PARIS: Paris wheat futures ended little changed on Friday as a near three-month high for the euro against the dollar offset support from a post-holiday rebound in Chicago.
March milling wheat, the most active contract on the Paris-based Euronext exchange, settled 0.25 euros, or 0.1%, lower at 210.00 euros ($250.99) a tonne.
Chicago wheat, which resumed trading after Thursday's Thanksgiving holiday, recouped some of its sharp losses from Wednesday with support from higher than expected weekly US exports.
Physical market prices in Europe held firm as strong export demand continued to absorb a dwindling harvest surplus.
In France, port data showed more wheat and barley cargoes were due to load in early December.
In a sign of lasting Chinese demand, traders said several vessels at least of 2021 crop French feed barley were thought to have been sold already for shipment next summer.
Traders were also assessing reports that Algeria, the largest importer of European Union wheat, had dismissed the head of state grains agency OAIC.

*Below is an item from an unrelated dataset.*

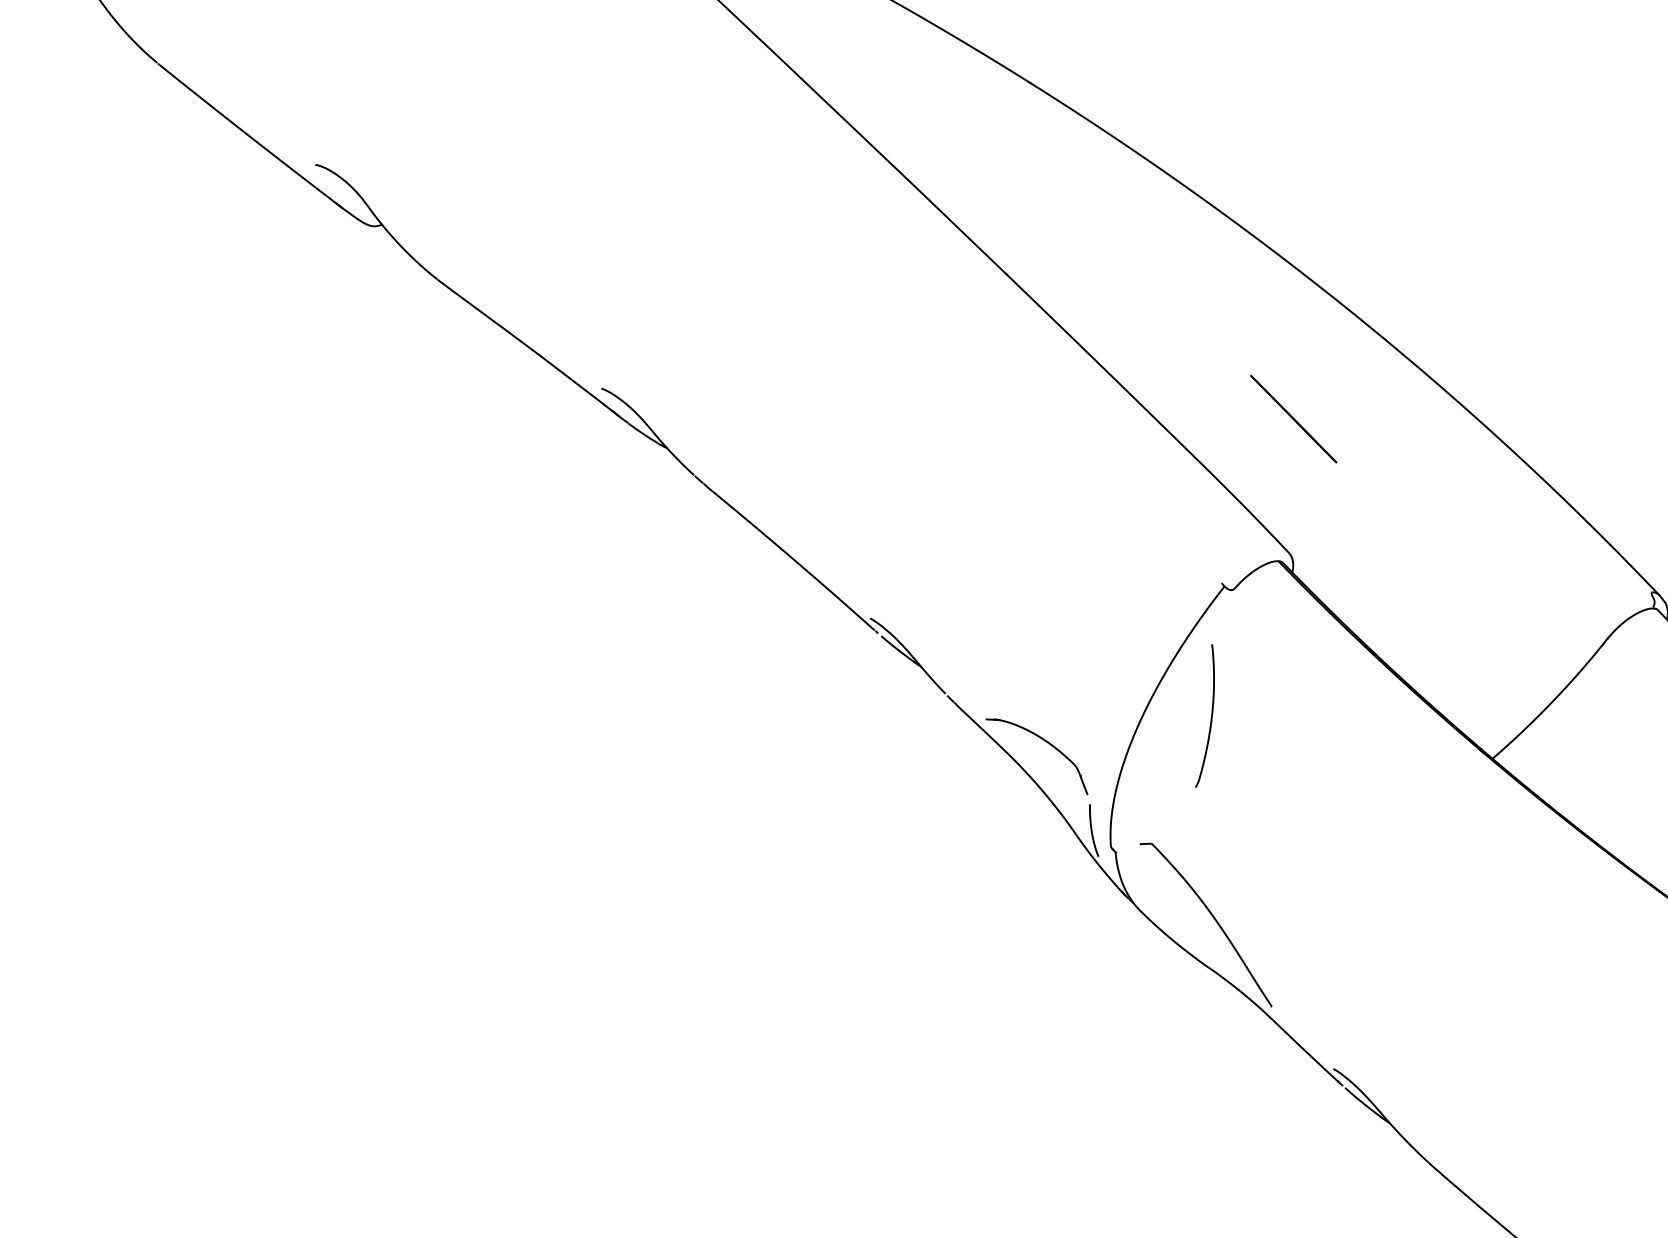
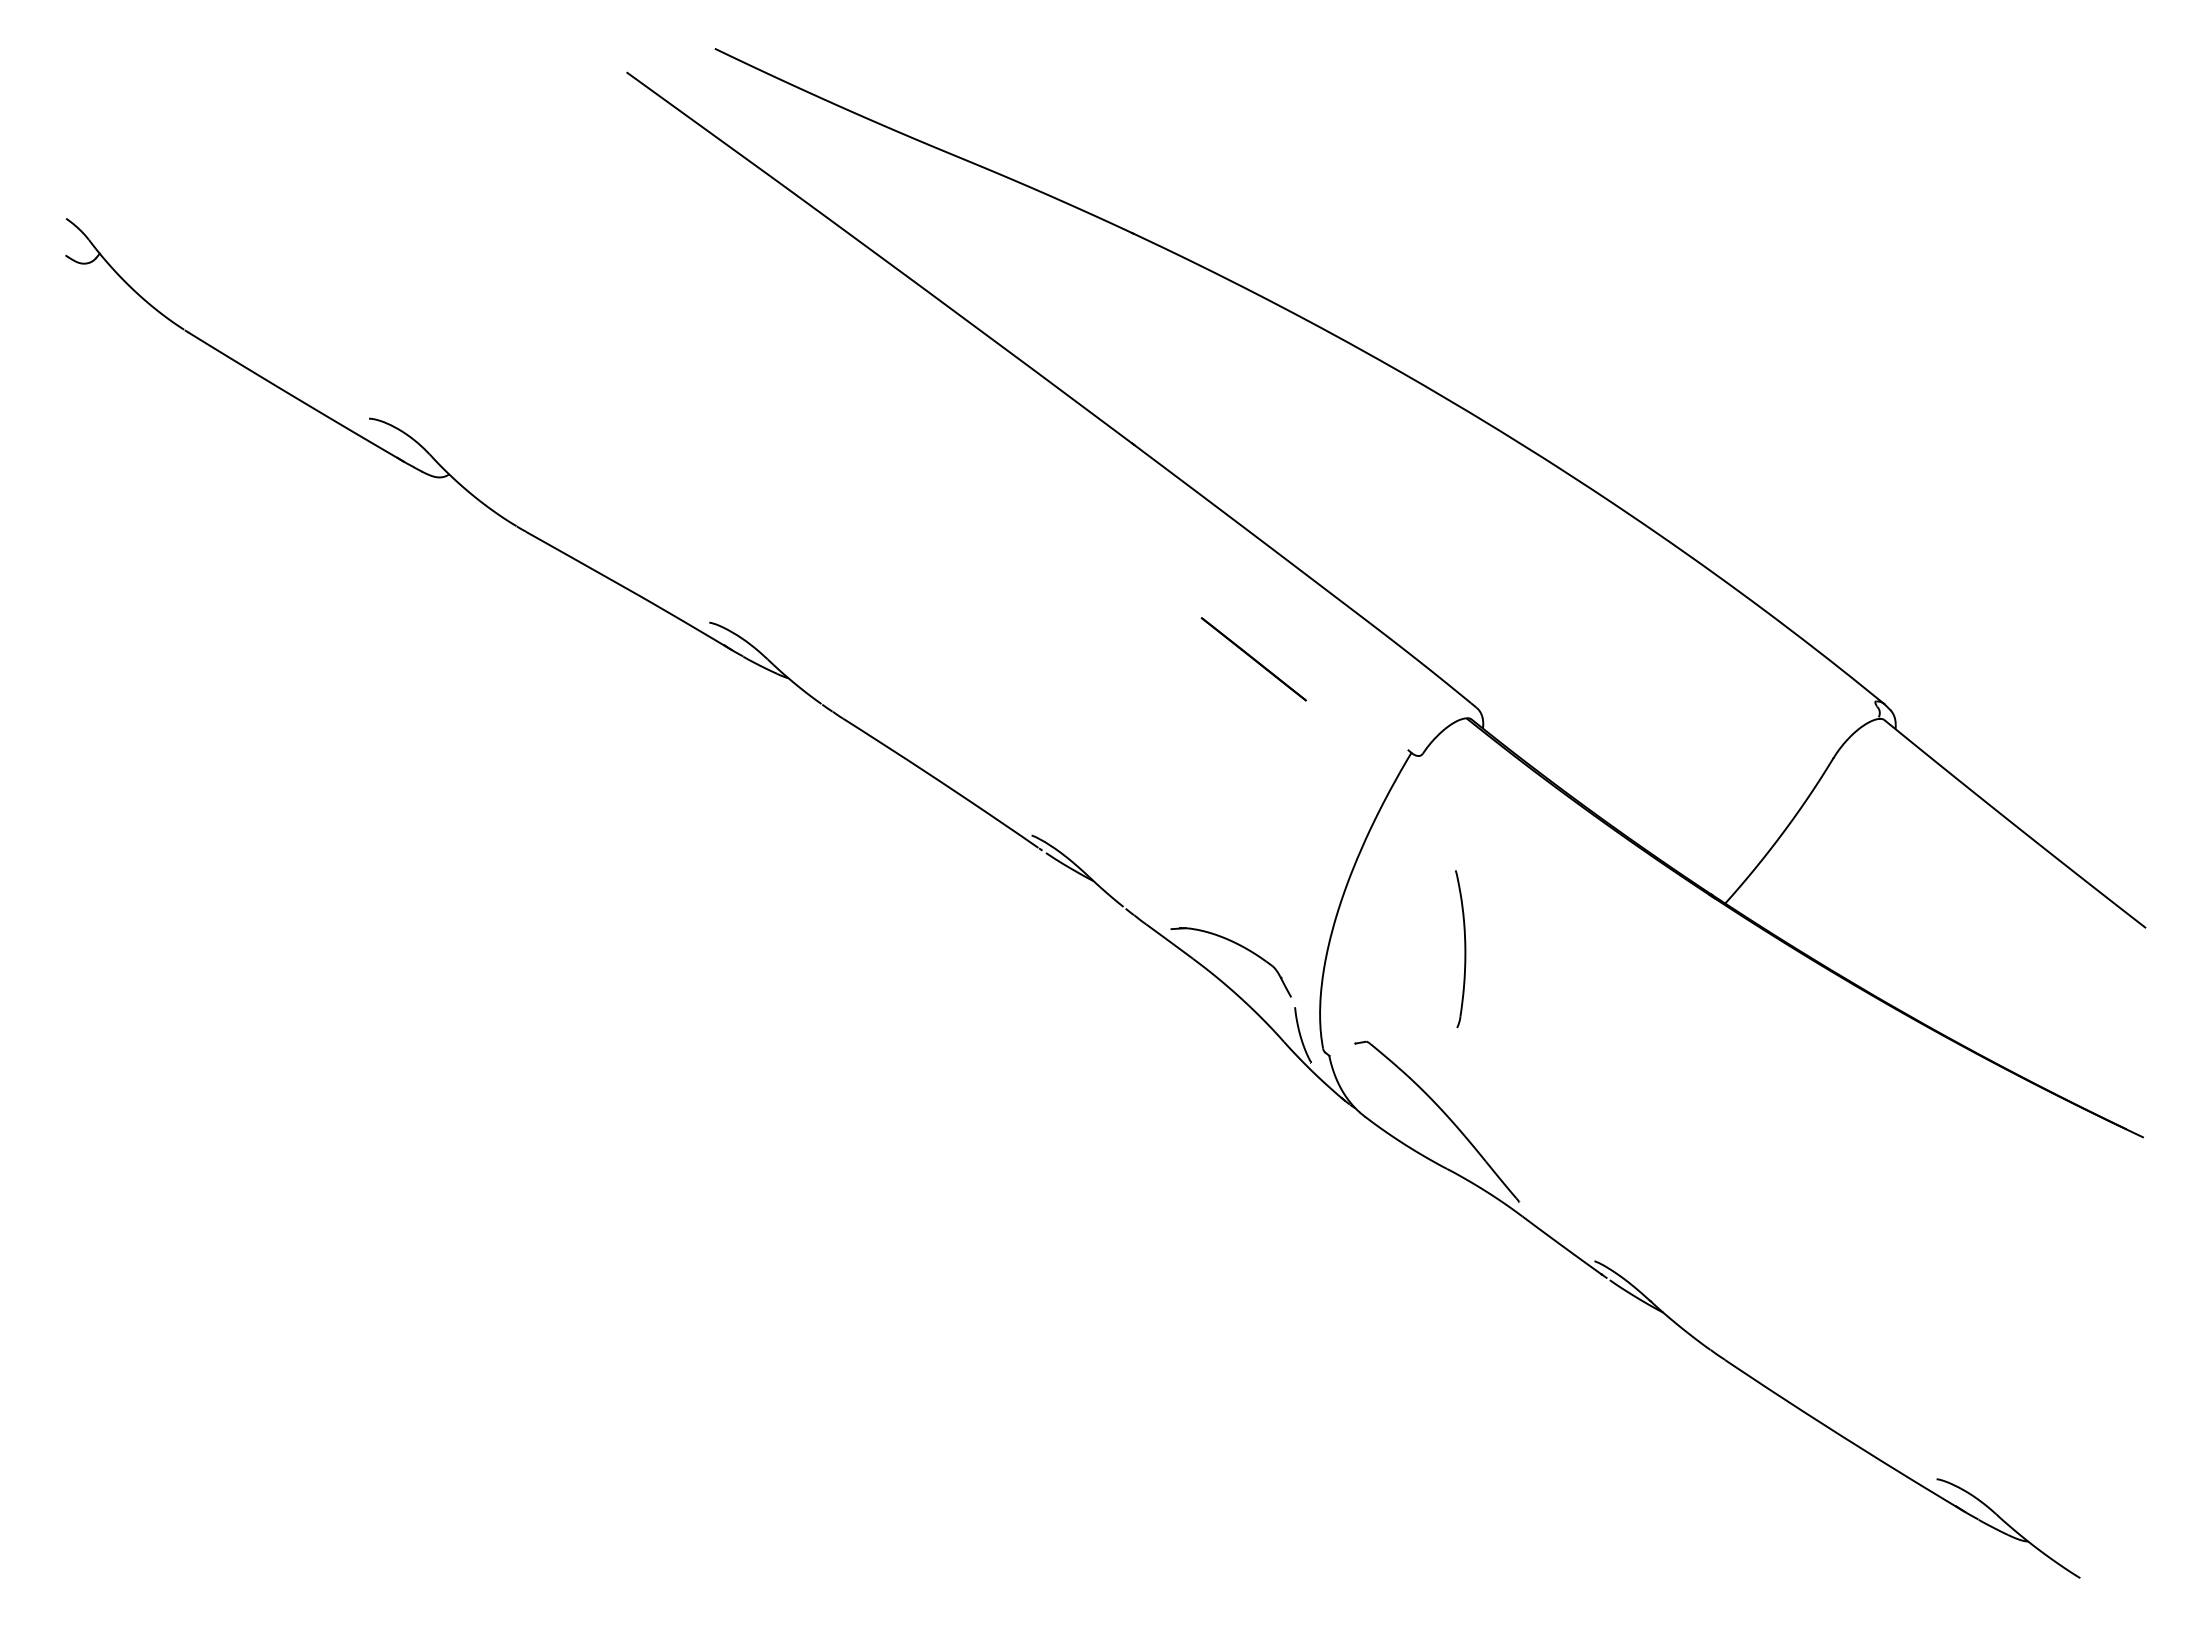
line: (1293, 419) -> (1253, 659), moved
part: (1207, 716) -> (1460, 949), moved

French soft wheat was nearly all in good condition, a first rating of newly sown crops by farm office FranceAgriMer showed.
In Poland, export prices rose in the past week as strong international demand met a lack of selling by farmers.

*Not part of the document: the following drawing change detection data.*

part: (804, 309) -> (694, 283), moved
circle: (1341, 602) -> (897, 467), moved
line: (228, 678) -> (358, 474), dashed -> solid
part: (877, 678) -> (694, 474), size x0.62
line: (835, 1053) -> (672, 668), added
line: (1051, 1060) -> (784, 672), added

Exporter purchase offers for 12.5% protein wheat rose about 10 zloty on the week to around 930 zloty (207 euros) a tonne for December delivery to port silos.
"Polish wheat is still competitive on international markets," one Polish trader said. "A big programme of export shipments continues in Polish ports both for third country shipment and for the EU market."
One ship in Gdynia is loading 60,000 tonnes of wheat for Saudi Arabia. Another ship has just sailed from Gdynia with about 65,000 tonnes for Algeria.
High export prices are causing difficulties in Poland's domestic market, with livestock farmers facing rising costs for feed grains as well as weaker meat prices as coronavirus closures curb demand, the trader added.